Serhan moved into PR mode quickly, shifting blame for the accident away from the institute onto Hazan and myself, who had an “unhealthy, obsessive relationship that endangered both of them.” Moreover, he told the press, “I have to say that it was personally depressing to see Professor Baris Burakgazi dragged into this. As many of you know, he and I finished the Human Connectome project together. Our years of fruitful collaboration . . .”
What had been accomplished in “fruitful collaboration” with Serhan could be written on a single page. Then burned, and scattered to the wind. I left the university with my possessions in a box, happy to go.
But where?
To the boat, the only place that called to me, the only place that made sense.
To find there the light on in the salon, the Calvados and the single glass, the neatly stacked journals.
In the hour before dawn, I read the last lines in the journal.
From Journal Entry 252
And so, Baris, you’re finally going to have to learn to sail the boat single-handed.

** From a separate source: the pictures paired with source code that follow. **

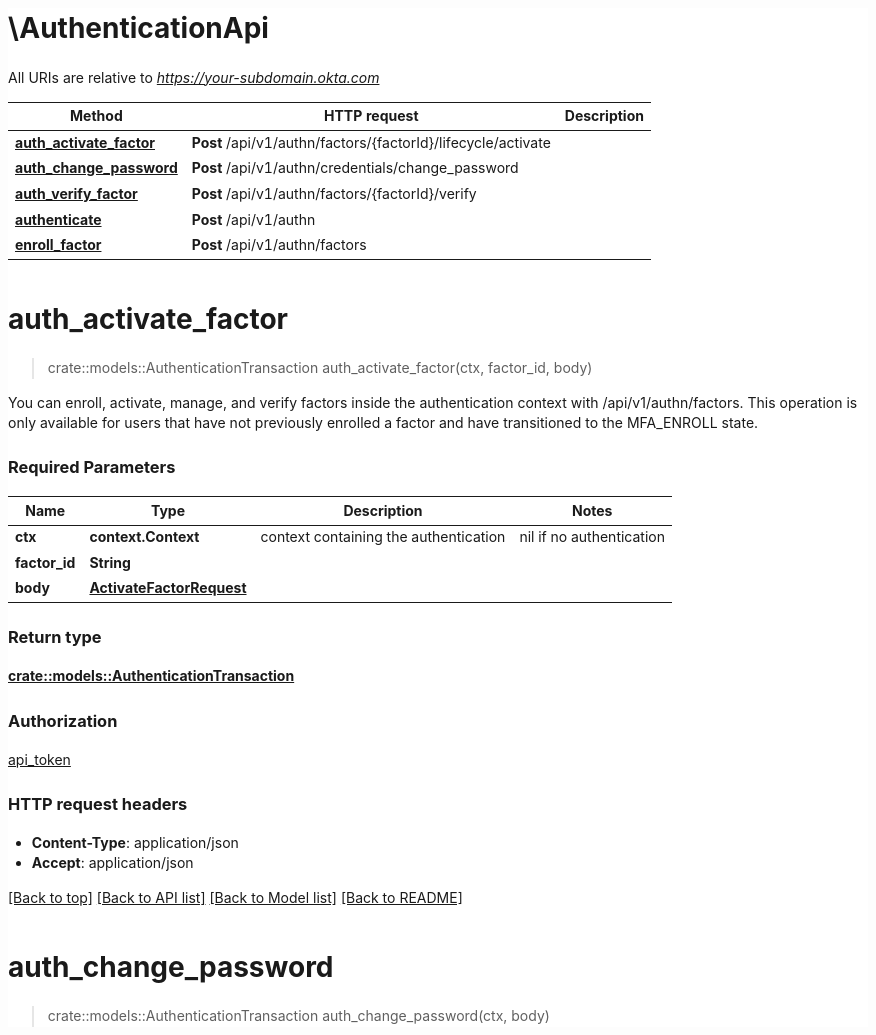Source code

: # \AuthenticationApi

All URIs are relative to *https://your-subdomain.okta.com*

Method | HTTP request | Description
------------- | ------------- | -------------
[**auth_activate_factor**](AuthenticationApi.md#auth_activate_factor) | **Post** /api/v1/authn/factors/{factorId}/lifecycle/activate | 
[**auth_change_password**](AuthenticationApi.md#auth_change_password) | **Post** /api/v1/authn/credentials/change_password | 
[**auth_verify_factor**](AuthenticationApi.md#auth_verify_factor) | **Post** /api/v1/authn/factors/{factorId}/verify | 
[**authenticate**](AuthenticationApi.md#authenticate) | **Post** /api/v1/authn | 
[**enroll_factor**](AuthenticationApi.md#enroll_factor) | **Post** /api/v1/authn/factors | 


# **auth_activate_factor**
> crate::models::AuthenticationTransaction auth_activate_factor(ctx, factor_id, body)


You can enroll, activate, manage, and verify factors inside the authentication context with /api/v1/authn/factors. This operation is only available for users that have not previously enrolled a factor and have transitioned to the MFA_ENROLL state.

### Required Parameters

Name | Type | Description  | Notes
------------- | ------------- | ------------- | -------------
 **ctx** | **context.Context** | context containing the authentication | nil if no authentication
  **factor_id** | **String**|  | 
  **body** | [**ActivateFactorRequest**](ActivateFactorRequest.md)|  | 

### Return type

[**crate::models::AuthenticationTransaction**](AuthenticationTransaction.md)

### Authorization

[api_token](../README.md#api_token)

### HTTP request headers

 - **Content-Type**: application/json
 - **Accept**: application/json

[[Back to top]](#) [[Back to API list]](../README.md#documentation-for-api-endpoints) [[Back to Model list]](../README.md#documentation-for-models) [[Back to README]](../README.md)

# **auth_change_password**
> crate::models::AuthenticationTransaction auth_change_password(ctx, body)
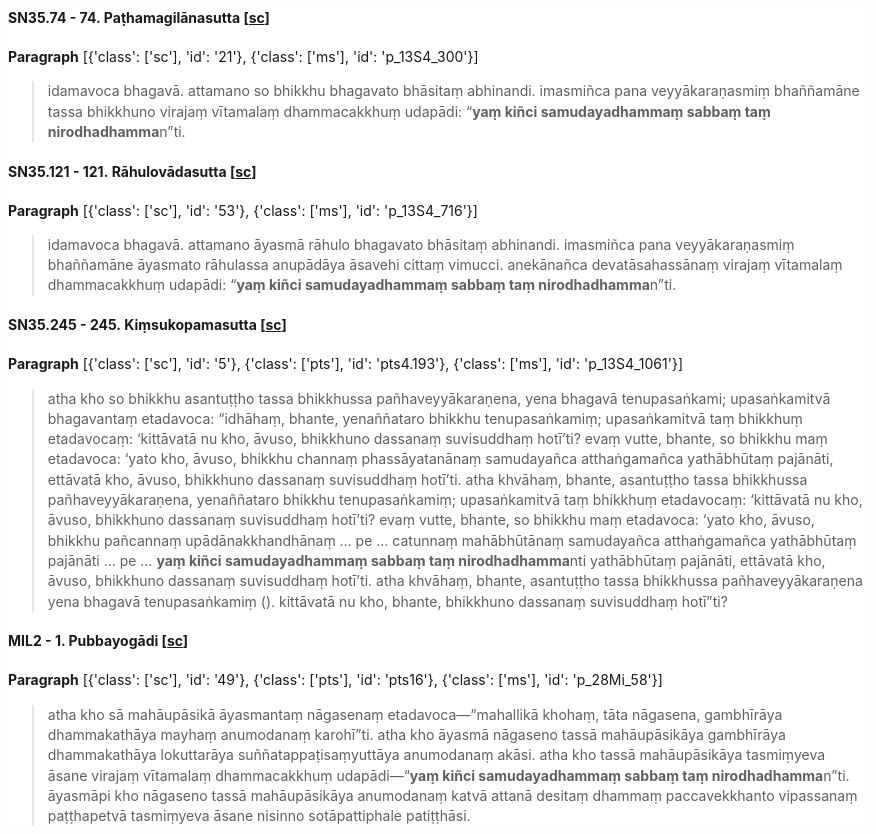 
<a name="sn35.74"></a>
#### SN35.74 - 74. Paṭha­ma­gilāna­sutta \[[sc](https://suttacentral.net/pi/sn35.74/)\]

**Paragraph** [{'class': ['sc'], 'id': '21'}, {'class': ['ms'], 'id': 'p_13S4_300'}]
> idamavoca bhagavā. attamano so bhikkhu bhagavato bhāsitaṃ abhinandi. imasmiñca pana veyyākaraṇasmiṃ bhaññamāne tassa bhikkhuno virajaṃ vītamalaṃ dhammacakkhuṃ udapādi: “**yaṃ kiñci samudayadhammaṃ sabbaṃ taṃ nirodhadhamma**n”ti.


<a name="sn35.121"></a>
#### SN35.121 - 121. Rāhu­lovāda­sutta \[[sc](https://suttacentral.net/pi/sn35.121/)\]

**Paragraph** [{'class': ['sc'], 'id': '53'}, {'class': ['ms'], 'id': 'p_13S4_716'}]
> idamavoca bhagavā. attamano āyasmā rāhulo bhagavato bhāsitaṃ abhinandi. imasmiñca pana veyyākaraṇasmiṃ bhaññamāne āyasmato rāhulassa anupādāya āsavehi cittaṃ vimucci. anekānañca devatāsahassānaṃ virajaṃ vītamalaṃ dhammacakkhuṃ udapādi: “**yaṃ kiñci samudayadhammaṃ sabbaṃ taṃ nirodhadhamma**n”ti.


<a name="sn35.245"></a>
#### SN35.245 - 245. Kiṃsu­kopa­masutta \[[sc](https://suttacentral.net/pi/sn35.245/)\]

**Paragraph** [{'class': ['sc'], 'id': '5'}, {'class': ['pts'], 'id': 'pts4.193'}, {'class': ['ms'], 'id': 'p_13S4_1061'}]
> atha kho so bhikkhu asantuṭṭho tassa bhikkhussa pañhaveyyākaraṇena, yena bhagavā tenupasaṅkami; upasaṅkamitvā bhagavantaṃ etadavoca: “idhāhaṃ, bhante, yenaññataro bhikkhu tenupasaṅkamiṃ; upasaṅkamitvā taṃ bhikkhuṃ etadavocaṃ: ‘kittāvatā nu kho, āvuso, bhikkhuno dassanaṃ suvisuddhaṃ hotī’ti? evaṃ vutte, bhante, so bhikkhu maṃ etadavoca: ‘yato kho, āvuso, bhikkhu channaṃ phassāyatanānaṃ samudayañca atthaṅgamañca yathābhūtaṃ pajānāti, ettāvatā kho, āvuso, bhikkhuno dassanaṃ suvisuddhaṃ hotī’ti. atha khvāhaṃ, bhante, asantuṭṭho tassa bhikkhussa pañhaveyyākaraṇena, yenaññataro bhikkhu tenupasaṅkamiṃ; upasaṅkamitvā taṃ bhikkhuṃ etadavocaṃ: ‘kittāvatā nu kho, āvuso, bhikkhuno dassanaṃ suvisuddhaṃ hotī’ti? evaṃ vutte, bhante, so bhikkhu maṃ etadavoca: ‘yato kho, āvuso, bhikkhu pañcannaṃ upādānakkhandhānaṃ … pe … catunnaṃ mahābhūtānaṃ samudayañca atthaṅgamañca yathābhūtaṃ pajānāti … pe … **yaṃ kiñci samudayadhammaṃ sabbaṃ taṃ nirodhadhamma**nti yathābhūtaṃ pajānāti, ettāvatā kho, āvuso, bhikkhuno dassanaṃ suvisuddhaṃ hotī’ti. atha khvāhaṃ, bhante, asantuṭṭho tassa bhikkhussa pañhaveyyākaraṇena yena bhagavā tenupasaṅkamiṃ (). kittāvatā nu kho, bhante, bhikkhuno dassanaṃ suvisuddhaṃ hotī”ti?


<a name="mil2"></a>
#### MIL2 - 1. Pubbayogādi \[[sc](https://suttacentral.net/pi/mil2/)\]

**Paragraph** [{'class': ['sc'], 'id': '49'}, {'class': ['pts'], 'id': 'pts16'}, {'class': ['ms'], 'id': 'p_28Mi_58'}]
> atha kho sā mahāupāsikā āyasmantaṃ nāgasenaṃ etadavoca—“mahallikā khohaṃ, tāta nāgasena, gambhīrāya dhammakathāya mayhaṃ anumodanaṃ karohī”ti. atha kho āyasmā nāgaseno tassā mahāupāsikāya gambhīrāya dhammakathāya lokuttarāya suññatappaṭisaṃyuttāya anumodanaṃ akāsi. atha kho tassā mahāupāsikāya tasmiṃyeva āsane virajaṃ vītamalaṃ dhammacakkhuṃ udapādi—“**yaṃ kiñci samudayadhammaṃ sabbaṃ taṃ nirodhadhamma**n”ti. āyasmāpi kho nāgaseno tassā mahāupāsikāya anumodanaṃ katvā attanā desitaṃ dhammaṃ paccavekkhanto vipassanaṃ paṭṭhapetvā tasmiṃyeva āsane nisinno sotāpattiphale patiṭṭhāsi.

Now you can see why I pushed you to get so quick at trimming the sails when we were coming about. . . this boat, for what it is worth, is now yours. As I am
Yours,
Hazan.
I go up onto the deck, where Venus dominates the sky and the stars are fading.
And then I see it: a gossamer shimmer, coating the boat from bow to aft. Like a trick of the eye, like a liquid reflection on the ceiling of a room, a heatwave pooling on a road: I lay a hand on the cool surface of the boat deck rail.
Hazan in the hospital: “Maybe I just need a break. Can you take a break from being human?”
“Whatever shape you choose, Hazan” I say. “For however long you choose it.”
In the pilothouse I start the engine. I bring in and coil the mooring ropes. I take the wheel in the pilot house. And we pull, Hazan and I, slowly away from the dock, headed down the Bosporus and toward the Marble Sea.